Material for this task:
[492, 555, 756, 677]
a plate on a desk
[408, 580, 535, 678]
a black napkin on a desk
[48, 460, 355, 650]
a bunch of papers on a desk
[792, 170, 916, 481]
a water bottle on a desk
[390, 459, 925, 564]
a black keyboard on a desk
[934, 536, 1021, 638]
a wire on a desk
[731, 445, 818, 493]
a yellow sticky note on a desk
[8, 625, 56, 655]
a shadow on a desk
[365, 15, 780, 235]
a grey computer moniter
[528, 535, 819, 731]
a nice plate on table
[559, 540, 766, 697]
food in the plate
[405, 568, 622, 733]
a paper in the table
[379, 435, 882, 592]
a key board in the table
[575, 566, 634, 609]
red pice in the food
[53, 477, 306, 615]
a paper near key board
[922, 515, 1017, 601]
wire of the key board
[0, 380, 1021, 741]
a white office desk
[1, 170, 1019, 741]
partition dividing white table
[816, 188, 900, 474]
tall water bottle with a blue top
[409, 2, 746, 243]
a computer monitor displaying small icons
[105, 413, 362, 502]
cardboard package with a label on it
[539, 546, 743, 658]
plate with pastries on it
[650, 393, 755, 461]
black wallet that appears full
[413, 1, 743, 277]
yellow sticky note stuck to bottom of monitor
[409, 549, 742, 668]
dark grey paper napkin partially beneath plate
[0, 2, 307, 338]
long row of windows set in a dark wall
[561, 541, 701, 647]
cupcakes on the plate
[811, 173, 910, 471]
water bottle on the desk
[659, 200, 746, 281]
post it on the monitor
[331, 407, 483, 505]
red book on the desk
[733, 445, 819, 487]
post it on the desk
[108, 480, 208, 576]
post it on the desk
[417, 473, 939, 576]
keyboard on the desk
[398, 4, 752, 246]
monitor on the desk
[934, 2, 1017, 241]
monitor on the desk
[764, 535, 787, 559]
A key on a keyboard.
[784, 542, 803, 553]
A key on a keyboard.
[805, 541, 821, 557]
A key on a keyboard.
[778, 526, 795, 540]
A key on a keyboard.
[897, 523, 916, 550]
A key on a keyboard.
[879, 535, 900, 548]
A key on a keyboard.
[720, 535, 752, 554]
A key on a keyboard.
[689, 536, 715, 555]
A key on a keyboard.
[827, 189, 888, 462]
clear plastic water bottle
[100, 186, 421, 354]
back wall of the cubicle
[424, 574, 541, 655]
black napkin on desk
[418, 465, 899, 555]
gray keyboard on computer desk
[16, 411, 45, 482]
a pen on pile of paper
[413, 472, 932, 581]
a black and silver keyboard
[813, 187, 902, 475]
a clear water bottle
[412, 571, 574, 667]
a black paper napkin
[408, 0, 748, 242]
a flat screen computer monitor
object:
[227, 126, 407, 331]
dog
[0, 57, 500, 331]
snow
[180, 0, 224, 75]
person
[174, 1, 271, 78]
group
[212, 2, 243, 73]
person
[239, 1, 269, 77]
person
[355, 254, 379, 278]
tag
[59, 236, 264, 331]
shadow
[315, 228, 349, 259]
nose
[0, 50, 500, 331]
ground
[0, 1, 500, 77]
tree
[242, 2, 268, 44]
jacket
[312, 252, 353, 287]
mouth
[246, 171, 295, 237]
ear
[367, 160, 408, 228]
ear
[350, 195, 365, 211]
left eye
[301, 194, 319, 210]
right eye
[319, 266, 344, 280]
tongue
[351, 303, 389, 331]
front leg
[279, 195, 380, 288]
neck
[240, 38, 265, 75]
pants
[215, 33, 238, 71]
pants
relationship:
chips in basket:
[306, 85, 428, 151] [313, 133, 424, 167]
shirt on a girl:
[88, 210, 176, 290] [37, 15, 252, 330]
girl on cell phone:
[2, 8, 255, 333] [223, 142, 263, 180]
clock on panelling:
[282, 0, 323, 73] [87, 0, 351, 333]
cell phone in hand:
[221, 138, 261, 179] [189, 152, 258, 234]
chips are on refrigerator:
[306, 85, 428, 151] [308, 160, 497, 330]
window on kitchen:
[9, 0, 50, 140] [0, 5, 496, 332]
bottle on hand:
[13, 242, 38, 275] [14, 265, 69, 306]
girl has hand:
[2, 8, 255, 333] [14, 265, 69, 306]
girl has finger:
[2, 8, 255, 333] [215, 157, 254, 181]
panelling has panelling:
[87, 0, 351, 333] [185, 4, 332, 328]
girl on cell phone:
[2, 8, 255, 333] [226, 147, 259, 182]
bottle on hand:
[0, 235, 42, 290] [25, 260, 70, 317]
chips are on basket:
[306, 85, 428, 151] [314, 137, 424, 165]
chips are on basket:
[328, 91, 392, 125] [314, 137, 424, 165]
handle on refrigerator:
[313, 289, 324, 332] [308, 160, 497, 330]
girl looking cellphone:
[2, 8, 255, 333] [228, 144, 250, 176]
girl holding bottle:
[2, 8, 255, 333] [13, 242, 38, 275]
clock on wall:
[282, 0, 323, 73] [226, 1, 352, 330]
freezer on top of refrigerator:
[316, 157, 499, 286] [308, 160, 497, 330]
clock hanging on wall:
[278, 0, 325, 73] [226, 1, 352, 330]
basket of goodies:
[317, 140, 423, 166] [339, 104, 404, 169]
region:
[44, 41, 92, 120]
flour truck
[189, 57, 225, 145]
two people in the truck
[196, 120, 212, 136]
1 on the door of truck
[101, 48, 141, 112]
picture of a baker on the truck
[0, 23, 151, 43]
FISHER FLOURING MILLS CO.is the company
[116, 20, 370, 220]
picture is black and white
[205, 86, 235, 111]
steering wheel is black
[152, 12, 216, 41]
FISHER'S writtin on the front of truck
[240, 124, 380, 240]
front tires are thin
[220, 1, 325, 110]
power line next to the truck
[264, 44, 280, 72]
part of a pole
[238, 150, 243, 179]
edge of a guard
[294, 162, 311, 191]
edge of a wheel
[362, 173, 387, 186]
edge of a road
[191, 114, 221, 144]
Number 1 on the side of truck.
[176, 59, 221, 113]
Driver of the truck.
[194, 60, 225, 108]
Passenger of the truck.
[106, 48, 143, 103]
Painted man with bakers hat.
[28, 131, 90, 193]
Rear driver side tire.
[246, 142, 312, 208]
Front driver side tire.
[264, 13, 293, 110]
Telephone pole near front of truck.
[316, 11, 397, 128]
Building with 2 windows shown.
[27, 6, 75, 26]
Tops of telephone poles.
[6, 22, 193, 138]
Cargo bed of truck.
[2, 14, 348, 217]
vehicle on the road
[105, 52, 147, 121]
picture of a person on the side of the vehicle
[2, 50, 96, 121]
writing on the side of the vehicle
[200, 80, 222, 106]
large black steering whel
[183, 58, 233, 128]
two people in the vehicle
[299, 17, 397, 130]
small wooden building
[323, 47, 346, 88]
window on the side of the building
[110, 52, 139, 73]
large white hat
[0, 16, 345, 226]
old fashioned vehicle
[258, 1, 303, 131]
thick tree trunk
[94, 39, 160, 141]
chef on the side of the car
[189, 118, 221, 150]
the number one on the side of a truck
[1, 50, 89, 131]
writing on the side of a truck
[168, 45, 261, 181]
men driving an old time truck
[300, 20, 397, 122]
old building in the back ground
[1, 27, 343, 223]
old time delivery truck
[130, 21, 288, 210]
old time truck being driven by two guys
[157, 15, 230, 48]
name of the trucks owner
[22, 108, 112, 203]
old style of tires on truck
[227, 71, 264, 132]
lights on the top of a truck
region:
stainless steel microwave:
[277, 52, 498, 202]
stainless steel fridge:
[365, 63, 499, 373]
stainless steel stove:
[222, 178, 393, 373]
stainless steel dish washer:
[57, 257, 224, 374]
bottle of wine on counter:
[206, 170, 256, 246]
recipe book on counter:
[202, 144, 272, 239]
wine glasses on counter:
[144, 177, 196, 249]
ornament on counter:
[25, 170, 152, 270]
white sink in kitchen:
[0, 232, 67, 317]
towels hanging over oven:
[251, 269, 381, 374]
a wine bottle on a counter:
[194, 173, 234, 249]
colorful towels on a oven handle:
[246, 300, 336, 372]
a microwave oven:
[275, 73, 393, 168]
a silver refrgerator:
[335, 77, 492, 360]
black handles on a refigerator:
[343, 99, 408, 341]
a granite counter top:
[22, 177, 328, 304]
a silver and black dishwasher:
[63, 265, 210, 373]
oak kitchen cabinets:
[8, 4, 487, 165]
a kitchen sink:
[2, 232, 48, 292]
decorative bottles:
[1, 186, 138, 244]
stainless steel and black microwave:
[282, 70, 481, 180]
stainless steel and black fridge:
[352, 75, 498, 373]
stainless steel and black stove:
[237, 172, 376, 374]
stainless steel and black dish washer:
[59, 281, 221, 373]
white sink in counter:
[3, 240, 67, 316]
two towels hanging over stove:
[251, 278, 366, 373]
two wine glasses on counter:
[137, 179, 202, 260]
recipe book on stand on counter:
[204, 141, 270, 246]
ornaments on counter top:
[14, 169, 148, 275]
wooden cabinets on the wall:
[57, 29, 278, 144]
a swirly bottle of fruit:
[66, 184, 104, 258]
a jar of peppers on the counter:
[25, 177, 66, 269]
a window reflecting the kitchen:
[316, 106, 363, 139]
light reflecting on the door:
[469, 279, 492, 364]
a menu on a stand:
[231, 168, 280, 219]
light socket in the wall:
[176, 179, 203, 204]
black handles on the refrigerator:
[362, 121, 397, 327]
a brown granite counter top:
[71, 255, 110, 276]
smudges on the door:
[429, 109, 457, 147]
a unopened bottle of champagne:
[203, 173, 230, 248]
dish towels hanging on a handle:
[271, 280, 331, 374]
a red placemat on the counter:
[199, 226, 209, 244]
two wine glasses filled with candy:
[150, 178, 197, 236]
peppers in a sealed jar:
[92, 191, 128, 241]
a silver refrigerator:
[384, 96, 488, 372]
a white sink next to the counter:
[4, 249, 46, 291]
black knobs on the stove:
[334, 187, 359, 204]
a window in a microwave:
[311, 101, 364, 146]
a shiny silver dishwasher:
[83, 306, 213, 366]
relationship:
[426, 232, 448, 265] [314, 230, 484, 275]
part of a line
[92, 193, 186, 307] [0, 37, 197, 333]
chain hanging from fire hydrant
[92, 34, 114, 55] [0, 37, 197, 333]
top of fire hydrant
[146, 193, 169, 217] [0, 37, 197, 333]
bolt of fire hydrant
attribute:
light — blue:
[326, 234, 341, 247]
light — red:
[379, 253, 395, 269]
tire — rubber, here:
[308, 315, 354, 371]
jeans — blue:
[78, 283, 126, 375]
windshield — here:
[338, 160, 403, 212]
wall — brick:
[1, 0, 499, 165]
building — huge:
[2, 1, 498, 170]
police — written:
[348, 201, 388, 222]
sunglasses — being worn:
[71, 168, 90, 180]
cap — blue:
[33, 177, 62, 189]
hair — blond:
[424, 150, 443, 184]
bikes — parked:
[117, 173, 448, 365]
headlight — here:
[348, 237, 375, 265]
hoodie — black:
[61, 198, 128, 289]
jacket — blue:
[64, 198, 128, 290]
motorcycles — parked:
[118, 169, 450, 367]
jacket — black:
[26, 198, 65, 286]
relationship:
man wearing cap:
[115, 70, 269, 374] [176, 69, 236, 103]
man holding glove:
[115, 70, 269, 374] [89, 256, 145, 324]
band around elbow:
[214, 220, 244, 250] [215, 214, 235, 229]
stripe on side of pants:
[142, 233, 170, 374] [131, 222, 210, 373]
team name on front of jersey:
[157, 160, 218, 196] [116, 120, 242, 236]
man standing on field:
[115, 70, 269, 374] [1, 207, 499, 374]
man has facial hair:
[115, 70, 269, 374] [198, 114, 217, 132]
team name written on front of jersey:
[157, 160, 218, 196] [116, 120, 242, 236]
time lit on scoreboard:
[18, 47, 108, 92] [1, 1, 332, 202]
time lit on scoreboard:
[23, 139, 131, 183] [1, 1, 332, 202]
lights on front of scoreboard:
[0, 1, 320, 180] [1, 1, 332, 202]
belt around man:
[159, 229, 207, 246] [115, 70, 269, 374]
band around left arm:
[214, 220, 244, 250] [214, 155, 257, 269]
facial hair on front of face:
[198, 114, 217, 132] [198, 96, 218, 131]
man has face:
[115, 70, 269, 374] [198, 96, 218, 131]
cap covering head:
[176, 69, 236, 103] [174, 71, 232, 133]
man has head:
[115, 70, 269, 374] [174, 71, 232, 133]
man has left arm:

Goal: Copy out everything from the line containing "a shiny silver" down to the last line of the material, reproducing each line precisely.

Answer to this problem:
a shiny silver dishwasher:
[83, 306, 213, 366]
relationship:
[426, 232, 448, 265] [314, 230, 484, 275]
part of a line
[92, 193, 186, 307] [0, 37, 197, 333]
chain hanging from fire hydrant
[92, 34, 114, 55] [0, 37, 197, 333]
top of fire hydrant
[146, 193, 169, 217] [0, 37, 197, 333]
bolt of fire hydrant
attribute:
light — blue:
[326, 234, 341, 247]
light — red:
[379, 253, 395, 269]
tire — rubber, here:
[308, 315, 354, 371]
jeans — blue:
[78, 283, 126, 375]
windshield — here:
[338, 160, 403, 212]
wall — brick:
[1, 0, 499, 165]
building — huge:
[2, 1, 498, 170]
police — written:
[348, 201, 388, 222]
sunglasses — being worn:
[71, 168, 90, 180]
cap — blue:
[33, 177, 62, 189]
hair — blond:
[424, 150, 443, 184]
bikes — parked:
[117, 173, 448, 365]
headlight — here:
[348, 237, 375, 265]
hoodie — black:
[61, 198, 128, 289]
jacket — blue:
[64, 198, 128, 290]
motorcycles — parked:
[118, 169, 450, 367]
jacket — black:
[26, 198, 65, 286]
relationship:
man wearing cap:
[115, 70, 269, 374] [176, 69, 236, 103]
man holding glove:
[115, 70, 269, 374] [89, 256, 145, 324]
band around elbow:
[214, 220, 244, 250] [215, 214, 235, 229]
stripe on side of pants:
[142, 233, 170, 374] [131, 222, 210, 373]
team name on front of jersey:
[157, 160, 218, 196] [116, 120, 242, 236]
man standing on field:
[115, 70, 269, 374] [1, 207, 499, 374]
man has facial hair:
[115, 70, 269, 374] [198, 114, 217, 132]
team name written on front of jersey:
[157, 160, 218, 196] [116, 120, 242, 236]
time lit on scoreboard:
[18, 47, 108, 92] [1, 1, 332, 202]
time lit on scoreboard:
[23, 139, 131, 183] [1, 1, 332, 202]
lights on front of scoreboard:
[0, 1, 320, 180] [1, 1, 332, 202]
belt around man:
[159, 229, 207, 246] [115, 70, 269, 374]
band around left arm:
[214, 220, 244, 250] [214, 155, 257, 269]
facial hair on front of face:
[198, 114, 217, 132] [198, 96, 218, 131]
man has face:
[115, 70, 269, 374] [198, 96, 218, 131]
cap covering head:
[176, 69, 236, 103] [174, 71, 232, 133]
man has head:
[115, 70, 269, 374] [174, 71, 232, 133]
man has left arm:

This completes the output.